Physics Help! Thanks! Motion Problem.?

Question

I need help with how to do with problem. If someone can show me the steps. I really don't get this.

An object is launched at an angle of 20 degrees with a speed of 30 m/s. It hits 4.0m up the face of a wall. How far away is the wall? (Note: Use Quadratic formula to find time.)

Answer 1

First we will have a horizontal and vertical components
Vv=Vsin(30)
Vh=Vcos(30)

Let the distance to the wall be

S=Vh t or S=Vcos(30) t

since h=4m and
h=Vv t - 0.5 gt^2

time t can be found by solving


0.5 gt^2 -Vv t +h=0
t^2 - (2/g)Vv t + (2/g)h=0

so "Use Quadratic formula to find time"

Answer 2

Here's a hint: since this is a simple trajectory problem, the path of the projectile is symmetrical and there are two answers. It can either hit the wall at the same height on its way up or on its way down as it follows its parabolic path in our gravitational field.

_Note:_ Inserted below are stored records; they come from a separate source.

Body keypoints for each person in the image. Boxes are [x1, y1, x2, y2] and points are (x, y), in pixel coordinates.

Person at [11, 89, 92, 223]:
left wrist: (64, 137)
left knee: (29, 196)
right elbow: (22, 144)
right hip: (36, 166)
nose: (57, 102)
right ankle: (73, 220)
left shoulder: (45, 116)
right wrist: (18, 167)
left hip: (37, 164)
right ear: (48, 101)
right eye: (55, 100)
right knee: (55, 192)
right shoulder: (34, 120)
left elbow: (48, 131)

A projectile has both vertical and horizontal components to its velocity. The vertical is found by multiplying the initial velocity by the sine of the launch angle and changes with time, while the horizontal is the initial velocity times the cosine of the launch angle and is constant throughout the flight.

In this case these two velocities are 10.26 and 28.19 m/s respectively (keeping a few extra decimals because they are intermediate results).

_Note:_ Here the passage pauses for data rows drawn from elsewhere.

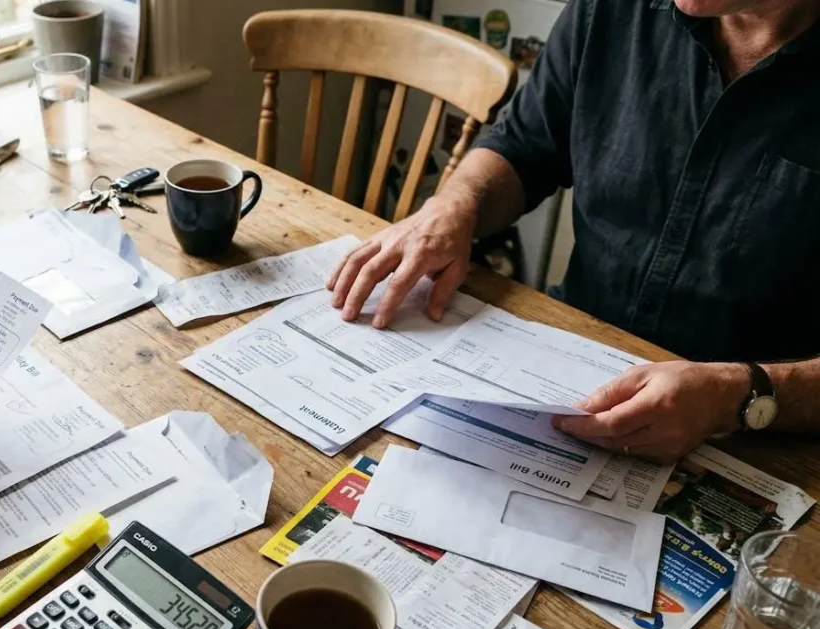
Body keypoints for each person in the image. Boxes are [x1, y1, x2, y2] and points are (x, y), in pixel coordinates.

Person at [327, 0, 820, 462]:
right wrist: (455, 205)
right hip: (567, 376)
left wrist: (740, 395)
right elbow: (524, 146)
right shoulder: (611, 11)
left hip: (758, 437)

The initial vertical velocity equals the final vertical velocity in the opposite direction, so we can calculate how long the flight lasts with the formula v=at and solve for t = v / a = 1.05 seconds for each half of the flight.

Now use distance = 1/2 a t^2 = 4.9 * 1.05^2 = 5.40 meters for the maximum height (and the maximum horizontal distance traveled is 28.19 * 1.05 * 2 = 59.2 meters).

Since the projectile hits the wall at a height of 4.0 meters, all we need to do next is subtract this from 5.40 and find how long it would take for something to fall the difference of 1.4 meters. Use the distance formula again and solve for time: 1.4 = 1/2 * a * t^2, so t^2 = 1.4 / 4.9 = 0.2857, and t = 0.53 seconds.

In other words, it takes 1.05-0.53=0.52 seconds for the object to reach a height of 4.0 meters (remember, the velocity is faster when it starts out). Multiply this by the constant horizontal velocity of 28.19 m/s to get about 14.7 meters for the distance of the wall from either the beginning or the end of the trajectory.